Trueblood argued for a radical reframing of the language of ministry and mission. He called for “a fundamental denial of that kind of division of labor in which the majority have a secular responsibility and a minority have a Christian responsibility. There is always some need of a division of labor in life, partly because people have radically different gifts, but a division of labor is damaging and vicious when it leaves the promotion of the gospel to a few, while the others merely support them in such work."
In light of this, Trueblood was especially critical of the diminishment of the ‘ministry of the laity’ to (i) giving support to the structures and programmes of the institution, and (ii) helping the pastor with the chores around the church buildings. Trueblood argued that "the only kind of lay ministry worth encouraging is that which makes a radical difference to the entire Christian enterprise." In other words, lay ministry is not some second rate auxiliary to the real thing. It is the real thing—men and women engaged at the very forefront of everyday life as ministers of liberation and redemption: "If Christianity is to be understood not as a retreat from life in the world but as an effort to transfigure life itself, if follows that the Church needs the service of men and women at the point where they are most exposed to the problems of our political and economic order." And that’s not in church on Sunday.

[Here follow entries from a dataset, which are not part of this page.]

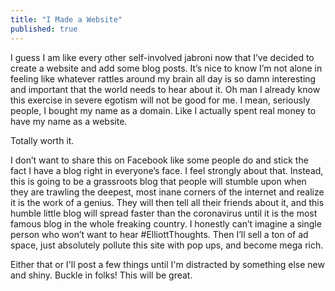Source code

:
 ```yaml
---
title: "I Made a Website"
published: true
---
```


I guess I am like every other self-involved jabroni now that I’ve decided to create a website and add some blog posts.  It’s nice to know I’m not alone in feeling like whatever rattles around my brain all day is so damn interesting and important that the world needs to hear about it.  Oh man I already know this exercise in severe egotism will not be good for me. I mean, seriously people, I bought my name as a domain.  Like I actually spent real money to have my name as a website. 

Totally worth it.

I don’t want to share this on Facebook like some people do and stick the fact I have a blog right in everyone’s face.  I feel strongly about that.  Instead, this is going to be a grassroots blog that people will stumble upon when they are trawling the deepest, most inane corners of the internet and realize it is the work of a genius.  They will then tell all their friends about it, and this humble little blog will spread faster than the coronavirus until it is the most famous blog in the whole freaking country.  I honestly can’t imagine a single person who won’t want to hear #ElliottThoughts.  Then I’ll sell a ton of ad space, just absolutely pollute this site with pop ups, and become mega rich.

Either that or I'll post a few things until I'm distracted by something else new and shiny.  Buckle in folks! This will be great.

Despite his Quaker roots and persistent critique of institutional religion, Trueblood was not anti-clergy, nor was he dismissive of the Sunday gathering for worship. He affirmed both as crucial to an inspired, empowered and educated laity, equipped and ready for the ministry of common life: “The older idea was that the lay members were the pastor's helpers, but the new and vital idea is that the pastor is the helper of the ordinary lay members in the performance of their daily ministry in the midst of secular life.”
As I understand it, Trueblood’s proposals did not go down well with the institutional gatekeepers of his day. Perhaps he was ahead of his time. Though he doesn’t read today as quite the radical he was back then, he’s still a voice worth hearing.